Spy Agency May Have Located Mars Polar Lander
By Leonard David Senior Space Writer
posted: 06:49 pm ET 19 March 2001
WASHINGTON – The Mars Polar Lander may have been found -- intact -- by a top-secret spy imagery agency.
The National Imagery and Mapping Agency (NIMA) has been quietly scanning Mars pictures, looking for the Mars Polar Lander since early December 1999. According to a source close to the NIMA effort, photographic specialists at NIMA think they’ve spotted something. But NASA officials say it’s too early to tell.
The Mars Polar Lander (MPL) dove into the Martian atmosphere on Dec. 3, 1999, heading for a soft landing on the planet's south polar region. But contact was never reestablished after the probe was to have touched down. On Jan. 17, 2000, after a series of efforts to communicate with the spacecraft failed, the Jet Propulsion Laboratory, who managed the mission, declared it a loss.
NASA contacted NIMA within a few weeks of the lander's failure, said Edward Weiler, head of NASA’s Office of Space Science.
NIMA on patrol
NIMA is a combat support agency of the Department of Defense. The agency has a global mission and unique responsibilities to manage and provide imagery and geo-spatial information to national policymakers and military forces.
A world-class leader in imagery intelligence, NIMA routinely supports the operations of top-secret U.S. national security spacecraft. They employ specialists in maximizing information that can be gleaned from surveillance photography.
"Shortly after the loss of Mars Polar Lander, NIMA and NASA began working together analyzing images of the intended landing site and to try to locate the spacecraft," said Jennifer Lafley, a NIMA spokeswoman.
"At this point, the results of this study are not conclusive, and the agencies are working together on resolving a number of technical questions," Lafley said.
On the surface
According to a SPACE.com source familiar with the search underway, euphoric NIMA experts believe they have identified the Mars Polar Lander. Furthermore, the source said that the lander appears intact on the surface, sitting atop its trio of landing legs. If so, that finding calls to question a failure review board that cited a software glitch and inadequate testing procedures as a likely cause for the probe to smack into Mars’ surface at high speed.
In the past, searches of images relayed by Mars Global Surveyor – still operating around the Red Planet – failed to find the craft itself, its reentry aeroshell, or the vehicle’s parachute.
"If found intact, it would mean that we would have to reexamine our most probable cause of failure," said Noel Hinners, on special assignment for Lockheed Martin Astronautics in Denver, Colorado. The aerospace firm built the Mars Polar Lander for NASA.
While not aware of any spotting of the lander by NIMA teams, Hinners said finding the lander perched on the Martian terrain would be welcome news. It would certainly call into question whether the right probable cause was identified as to why Mars Polar Lander disappeared, he said.

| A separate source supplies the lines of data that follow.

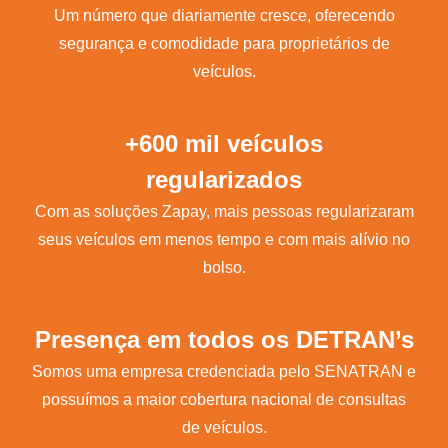
Um número que diariamente cresce, oferecendo
segurança e comodidade para proprietários de
veículos.
+600 mil veículos
regularizados
Com as soluções Zapay, mais pessoas regularizaram
seus veículos em menos tempo e com mais alívio no
bolso.
Presença em todos os DETRAN’s
Somos uma empresa credenciada pelo SENATRAN e
possuímos a maior cobertura nacional de consultas
de veículos.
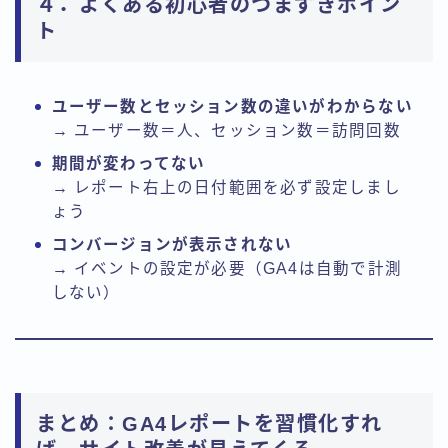
４．よくある初心者のつまずきポイン
ト
ユーザー数とセッション数の違いがわからない
→ ユーザー数＝人、セッション数＝訪問回数
期間が変わってない
→ レポート右上の日付範囲を必ず設定しまし
ょう
コンバージョンが表示されない
→ イベントの設定が必要（GA4は自動で計測
しない）
まとめ：GA4レポートを習慣化すれ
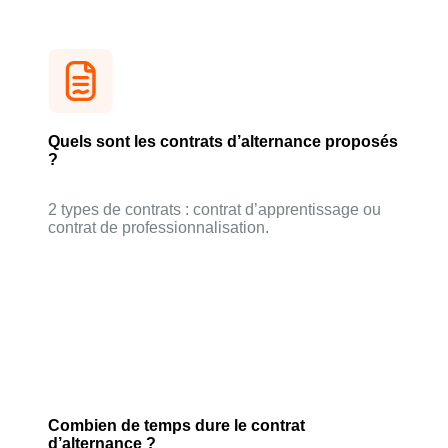
Quels sont les contrats d’alternance proposés
?
2 types de contrats : contrat d’apprentissage ou
contrat de professionnalisation.
Combien de temps dure le contrat
d’alternance ?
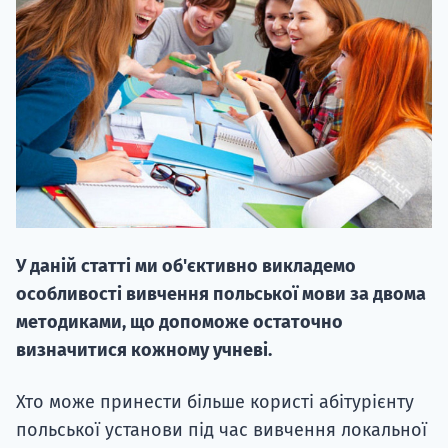
20.09
"Навчання 
НАБІР ВІД
У даній статті ми об'єктивно викладемо
вступ на о
особливості вивчення польської мови за двома
Курс
методиками, що допоможе остаточно
підготовк
визначитися кожному учневі.
П
Хто може принести більше користі абітурієнту
польської установи під час вивчення локальної
Супро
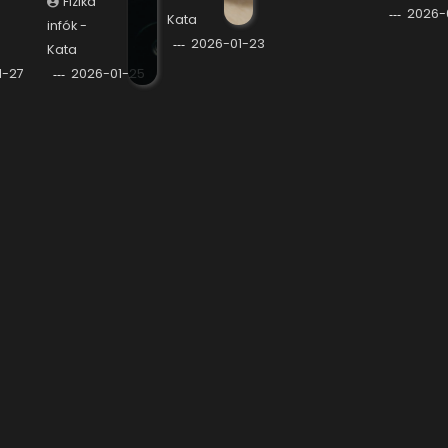
Fizika
2026-
Kata
infók -
2026-01-23
Kata
1-27
2026-01-25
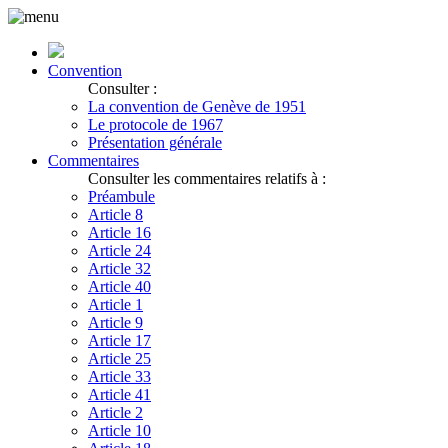
Convention
Consulter :
La convention de Genève de 1951
Le protocole de 1967
Présentation générale
Commentaires
Consulter les commentaires relatifs à :
Préambule
Article 8
Article 16
Article 24
Article 32
Article 40
Article 1
Article 9
Article 17
Article 25
Article 33
Article 41
Article 2
Article 10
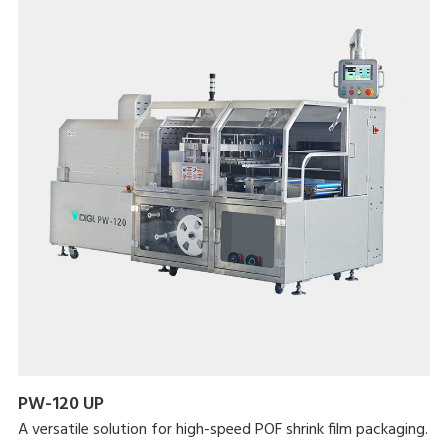
PW-120 UP
A versatile solution for high-speed POF shrink film packaging.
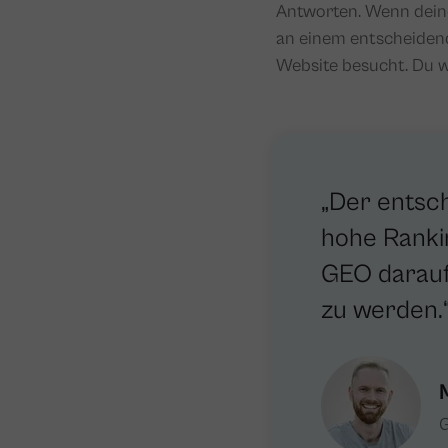
Antworten. Wenn deine
an einem entscheiden
Website besucht. Du w
„Der entsc
hohe Rankin
GEO darauf,
zu werden.
G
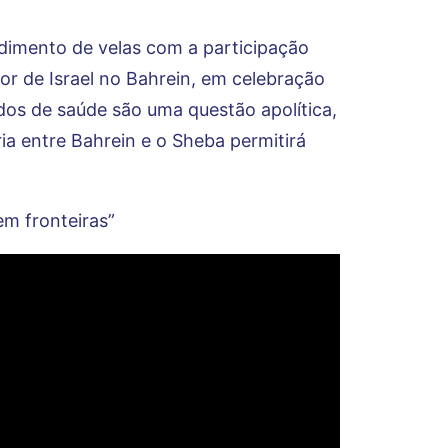
dimento de velas com a participação
or de Israel no Bahrein, em celebração
ados de saúde são uma questão apolítica,
a entre Bahrein e o Sheba permitirá
m fronteiras”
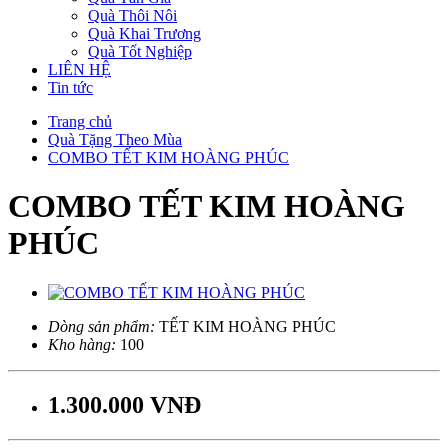
Quà Thôi Nôi
Quà Khai Trương
Quà Tốt Nghiệp
LIÊN HỆ
Tin tức
Trang chủ
Quà Tặng Theo Mùa
COMBO TẾT KIM HOÀNG PHÚC
COMBO TẾT KIM HOÀNG
PHÚC
Dòng sản phẩm:
TẾT KIM HOÀNG PHÚC
Kho hàng:
100
1.300.000 VNĐ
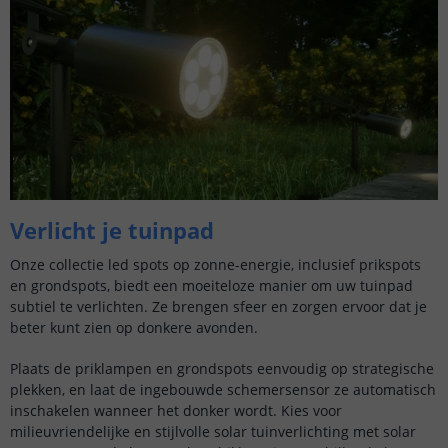
Verlicht je tuinpad
Onze collectie led spots op zonne-energie, inclusief prikspots
en grondspots, biedt een moeiteloze manier om uw tuinpad
subtiel te verlichten. Ze brengen sfeer en zorgen ervoor dat je
beter kunt zien op donkere avonden.
Plaats de priklampen en grondspots eenvoudig op strategische
plekken, en laat de ingebouwde schemersensor ze automatisch
inschakelen wanneer het donker wordt. Kies voor
milieuvriendelijke en stijlvolle solar tuinverlichting met solar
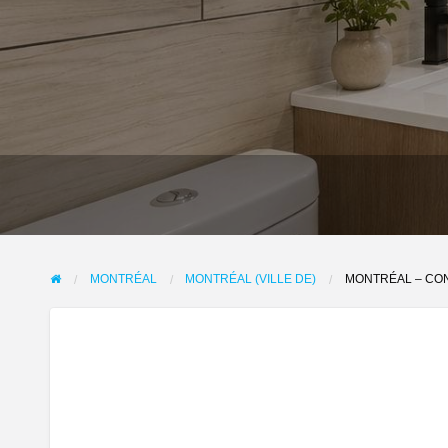
MONTRÉAL
MONTRÉAL (VILLE DE)
MONTRÉAL – CON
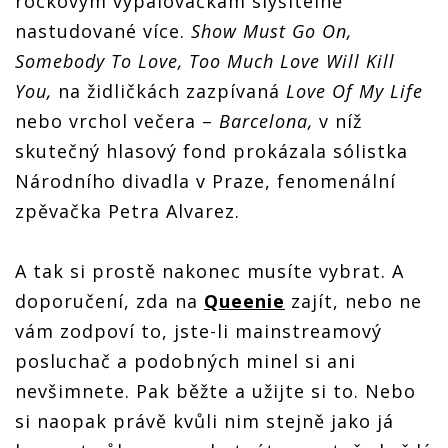
rockovým vypalovačkám slyšitelně
nastudované více.
Show Must Go On,
Somebody To Love, Too Much Love Will Kill
You,
na židličkách zazpívaná
Love Of My Life
nebo vrchol večera –
Barcelona,
v níž
skutečný hlasový fond prokázala sólistka
Národního divadla v Praze, fenomenální
zpěvačka Petra Alvarez.
A tak si prostě nakonec musíte vybrat. A
doporučení, zda na
Queenie
zajít, nebo ne
vám zodpoví to, jste-li mainstreamový
posluchač a podobných minel si ani
nevšimnete. Pak běžte a užijte si to. Nebo
si naopak právě kvůli nim stejně jako já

"It would also tell me that the 2001 lander that we built and have at the company is perfectly good. We think that anyway…so why not use that asset?" Hinners told SPACE.com. "If it should turn up someplace, we need to go back and make sure that the communications systems and the reconnaissance are such that we can find things better than we did this time around," he said.
Too early to tell
Weiler said it’s too soon to declare any victory about finding the Mars Polar Lander.
"It’s no big secret. They have a lot of expertise in analyzing imagery. They said they would be willing to put some of their best people to spend some spare time on a fun project. They wanted to see if they could pull an image ‘out of the grass,’ so to speak, of looking at Mars Global Surveyor data to search for the Mars Polar Lander," Weiler told SPACE.com.
Weiler said NIMA experts have been searching for the probe for some 14 to 15 months. "They’ve got some initial data. We’ve looked at it and we’ve agreed there’s some technical issues on whether there’s anything there or not," he said.
"We are a couple to several months away from resolving each other's questions and coming to a joint conclusion. We will do this together -- NIMA and NASA," Weiler said.
"If anybody is saying that they have definitively proved to [the] 99 percentile that Mars Polar Lander has or hasn’t been found, they are overstating the situation grossly," Weiler said.
Lafley of NIMA said that when the agencies arrive at firm conclusions, they would make a joint announcement. "In any event, additional images of the intended MPL landing site will be acquired using the Mars Global Surveyor orbiter later this year," she said.